Um compositor de destinos

Dono de uma memorável obra-prima musical e literária, Caetano Veloso fez neste ano 70 anos de uma longeva jornada dedicada à vida e à arte

Suas quatro décadas de carreira fizeram de Caetano (à esquerda da cantora Maria Gadú) um ícone reverenciado no mundo
(Foto: Divulgação)

Cantor, compositor, arranjador, produtor, escritor e poeta. Estes são – e continuam sendo – as artes e os ofícios de um dos nomes mais prestigiados da música popular brasileira. Aos 70 anos, completados na terça-feira passada, 7, que no calendário católico é conhecido como o dia de São Caetano (daí o nome do artista), Caetano Veloso carrega na bagagem uma obra-prima inestimável e duradoura, que se renova a cada geração, fruto de um talento experienciado e acumulado durante quatro décadas.
Quinto dos oito filhos de Claudionor Viana Teles Veloso, a Dona Canô, e José Teles Veloso, o Seu Zeca, funcionário dos Correios falecido em dezembro de 1983, Caetano Emanuel Viana Teles Veloso nasceu na pacata Santo Amaro da Purificação, no Recôncavo Baiano. Sua vocação artística se iniciou desde criança, quando despertou interesse pelas artes plásticas. No entanto, sua maior paixão foi a música. Influenciado por seu conterrâneo baiano João Gilberto, de quem mais tarde se tornaria amigo, Caetano ingressou na carreira musical interpretando canções de Bossa Nova.
No começo dos anos 1960, o jovem Caetano, já fixando residência em Salvador, assinou críticas de cinema para o extinto jornal Diário de Notícias, dos Diários Associados. Em 1963, enquanto cursava a Faculdade de Filosofia da Universidade Federal da Bahia (Ufba), conheceu Gilberto Gil, Gal Costa e Tom Zé. Dois anos depois, veio, pela gravadora RCA (hoje Sony Music), seu primeiro registro fonográfico, um compacto simples contendo as faixas Cavaleiro e Samba em paz. Paralelamente, ele acompanhava Maria Bethânia, sua irmã mais nova, no show Opinião, realizado no Rio de Janeiro.
“Sem lenço, sem documento”
O ano de 1967 foi decisivo para a consagração nacional de Caetano Veloso. Pouco depois de gravar, com Gal Costa, seu primeiro LP, Domingo, já pela Philips (hoje Universal Music), inspirado em elementos bossa-novistas, ele participou do III Festival de Música Popular Brasileira, da TV Record, em São Paulo, apresentando Alegria, alegria. A canção, que faturou o quarto lugar, transformou-se, junto com Domingo no parque, de Gilberto Gil, segunda colocada naquele festival, num emblema de uma tendência artística que se tornaria conhecido como Tropicalismo. Meses depois saiu, de fato, sua estreia individual em LP, com as pérolas Tropicália – um dos hinos do movimento –, Superbacana e Soy loco por ti, América, além de Alegria, alegria.

* **Tarefas e exercícios**
[a] Segundo o trecho, em que cidade nasceu Caetano Veloso?
[b] Copie de novo a parte do trecho que começa nas palavras "Cantor, compositor, arranjador, produtor, escritor" e vai até "durante quatro décadas.", inclusive, trocando "bagagem" por "trajetória".

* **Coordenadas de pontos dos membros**
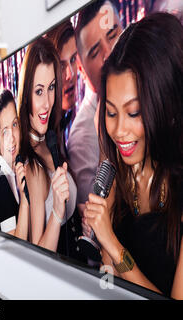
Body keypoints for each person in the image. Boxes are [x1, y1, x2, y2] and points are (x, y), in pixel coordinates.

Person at [84, 12, 183, 299]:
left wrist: (112, 245)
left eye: (134, 112)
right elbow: (107, 278)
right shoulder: (118, 168)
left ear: (167, 104)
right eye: (111, 113)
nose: (118, 130)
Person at [17, 37, 84, 262]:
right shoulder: (31, 165)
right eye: (38, 91)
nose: (46, 103)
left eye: (51, 87)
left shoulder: (49, 140)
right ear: (26, 94)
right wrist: (57, 211)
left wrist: (77, 212)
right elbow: (37, 258)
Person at [67, 0, 123, 217]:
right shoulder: (82, 137)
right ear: (81, 66)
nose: (110, 53)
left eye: (113, 35)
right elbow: (93, 222)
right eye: (95, 52)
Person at [0, 88, 29, 240]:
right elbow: (15, 246)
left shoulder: (14, 171)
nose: (12, 137)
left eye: (14, 125)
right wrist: (25, 198)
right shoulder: (1, 185)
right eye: (5, 131)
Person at [46, 19, 81, 154]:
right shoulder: (43, 144)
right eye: (61, 66)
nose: (70, 74)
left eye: (73, 59)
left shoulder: (59, 131)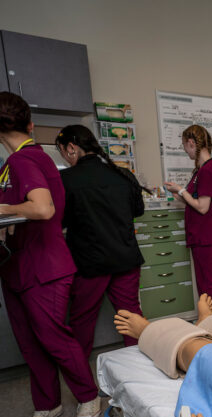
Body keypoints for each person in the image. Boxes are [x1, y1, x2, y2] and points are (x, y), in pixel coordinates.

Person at [0, 92, 101, 417]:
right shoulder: (16, 162)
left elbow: (43, 208)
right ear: (28, 122)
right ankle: (48, 405)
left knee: (54, 338)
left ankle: (88, 395)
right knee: (30, 343)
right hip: (18, 266)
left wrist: (5, 209)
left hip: (43, 267)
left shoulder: (23, 160)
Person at [55, 124, 147, 354]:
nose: (65, 159)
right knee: (132, 319)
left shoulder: (65, 179)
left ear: (72, 148)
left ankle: (84, 384)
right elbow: (137, 211)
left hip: (90, 264)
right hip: (125, 259)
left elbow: (60, 221)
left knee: (82, 322)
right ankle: (142, 374)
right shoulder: (123, 174)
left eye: (63, 153)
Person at [163, 124, 212, 313]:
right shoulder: (201, 171)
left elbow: (203, 207)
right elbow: (196, 202)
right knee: (206, 288)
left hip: (206, 238)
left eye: (185, 146)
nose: (186, 152)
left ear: (191, 143)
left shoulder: (208, 171)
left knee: (210, 289)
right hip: (201, 238)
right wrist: (180, 195)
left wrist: (181, 190)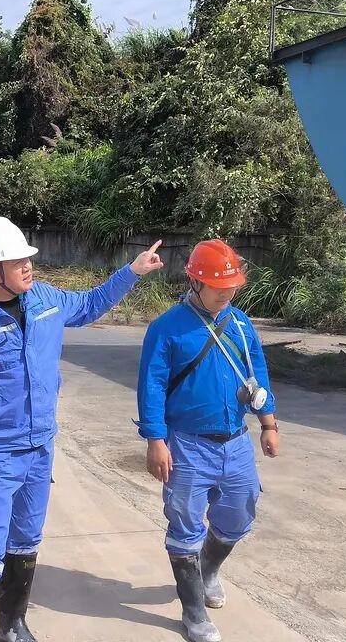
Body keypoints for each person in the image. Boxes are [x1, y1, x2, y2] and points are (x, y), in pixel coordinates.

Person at [0, 216, 164, 642]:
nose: (27, 266)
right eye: (15, 262)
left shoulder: (47, 300)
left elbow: (91, 304)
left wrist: (132, 271)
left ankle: (14, 625)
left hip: (40, 448)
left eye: (27, 259)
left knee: (26, 538)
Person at [135, 239, 280, 642]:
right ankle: (194, 613)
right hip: (186, 444)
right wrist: (155, 440)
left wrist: (268, 423)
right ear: (195, 282)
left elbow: (257, 374)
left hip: (236, 442)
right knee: (184, 524)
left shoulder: (241, 324)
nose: (226, 294)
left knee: (238, 517)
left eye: (232, 287)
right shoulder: (167, 328)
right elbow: (151, 387)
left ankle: (209, 569)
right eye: (219, 287)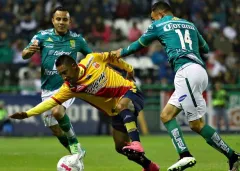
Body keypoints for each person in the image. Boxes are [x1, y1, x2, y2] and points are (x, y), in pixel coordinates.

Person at [111, 1, 240, 171]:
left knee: (196, 124)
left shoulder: (159, 24)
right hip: (198, 71)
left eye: (153, 18)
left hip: (186, 71)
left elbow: (139, 44)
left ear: (158, 14)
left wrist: (120, 53)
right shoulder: (189, 24)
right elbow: (205, 48)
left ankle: (188, 156)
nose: (152, 21)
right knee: (166, 115)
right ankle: (231, 157)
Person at [10, 52, 159, 171]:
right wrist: (27, 114)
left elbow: (112, 57)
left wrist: (129, 69)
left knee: (122, 106)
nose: (64, 77)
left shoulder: (92, 59)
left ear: (74, 66)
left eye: (65, 72)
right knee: (120, 147)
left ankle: (137, 142)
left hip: (129, 92)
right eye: (61, 74)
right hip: (115, 112)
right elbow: (50, 102)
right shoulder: (70, 88)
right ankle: (149, 166)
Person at [21, 6, 92, 157]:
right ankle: (75, 154)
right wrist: (29, 51)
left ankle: (74, 143)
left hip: (68, 85)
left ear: (69, 21)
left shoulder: (77, 40)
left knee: (57, 111)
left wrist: (82, 71)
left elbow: (92, 57)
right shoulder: (41, 37)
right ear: (53, 21)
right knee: (55, 128)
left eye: (64, 19)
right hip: (47, 88)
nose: (61, 22)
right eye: (58, 19)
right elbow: (24, 55)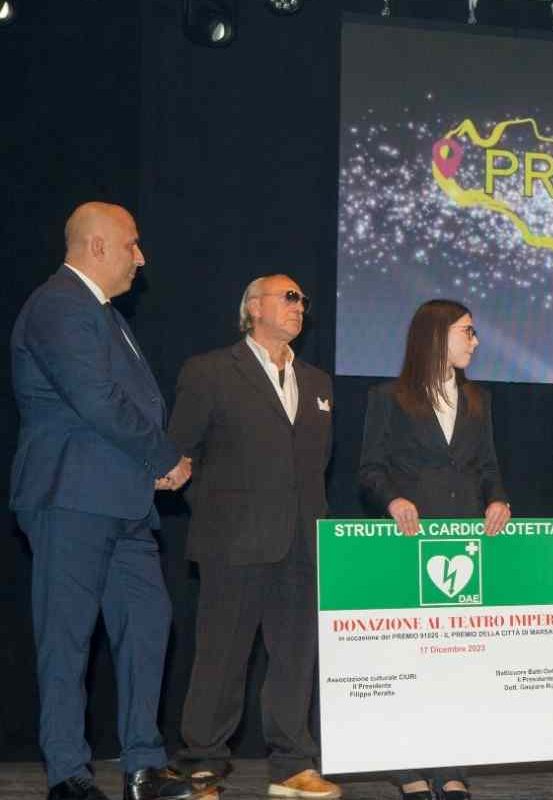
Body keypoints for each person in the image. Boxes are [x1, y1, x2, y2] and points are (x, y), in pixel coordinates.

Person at [10, 202, 198, 800]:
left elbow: (122, 405)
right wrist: (163, 456)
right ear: (96, 247)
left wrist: (149, 468)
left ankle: (143, 767)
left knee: (148, 624)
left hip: (123, 502)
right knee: (67, 638)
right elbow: (96, 400)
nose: (140, 258)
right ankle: (68, 773)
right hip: (70, 498)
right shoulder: (58, 304)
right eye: (132, 245)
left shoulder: (103, 313)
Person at [166, 275, 338, 798]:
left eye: (303, 300)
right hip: (233, 542)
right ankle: (202, 762)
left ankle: (292, 765)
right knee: (222, 656)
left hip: (302, 543)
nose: (299, 306)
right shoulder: (211, 371)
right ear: (254, 308)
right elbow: (180, 454)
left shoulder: (317, 382)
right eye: (289, 297)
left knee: (295, 659)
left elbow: (315, 468)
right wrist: (221, 515)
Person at [357, 299, 511, 800]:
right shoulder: (388, 397)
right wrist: (392, 499)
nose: (476, 341)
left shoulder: (479, 398)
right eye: (468, 331)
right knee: (408, 660)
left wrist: (498, 500)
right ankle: (408, 767)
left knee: (458, 661)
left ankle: (452, 766)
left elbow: (488, 467)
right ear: (437, 336)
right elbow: (370, 470)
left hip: (466, 547)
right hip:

* **Respostas por tarefa**
[a] Em Santo Amaro da Purificação, no Recôncavo Baiano.

[b]
Cantor, compositor, arranjador, produtor, escritor e poeta. Estes são – e continuam sendo – as artes e os ofícios de um dos nomes mais prestigiados da música popular brasileira. Aos 70 anos, completados na terça-feira passada, 7, que no calendário católico é conhecido como o dia de São Caetano (daí o nome do artista), Caetano Veloso carrega na trajetória uma obra-prima inestimável e duradoura, que se renova a cada geração, fruto de um talento experienciado e acumulado durante quatro décadas.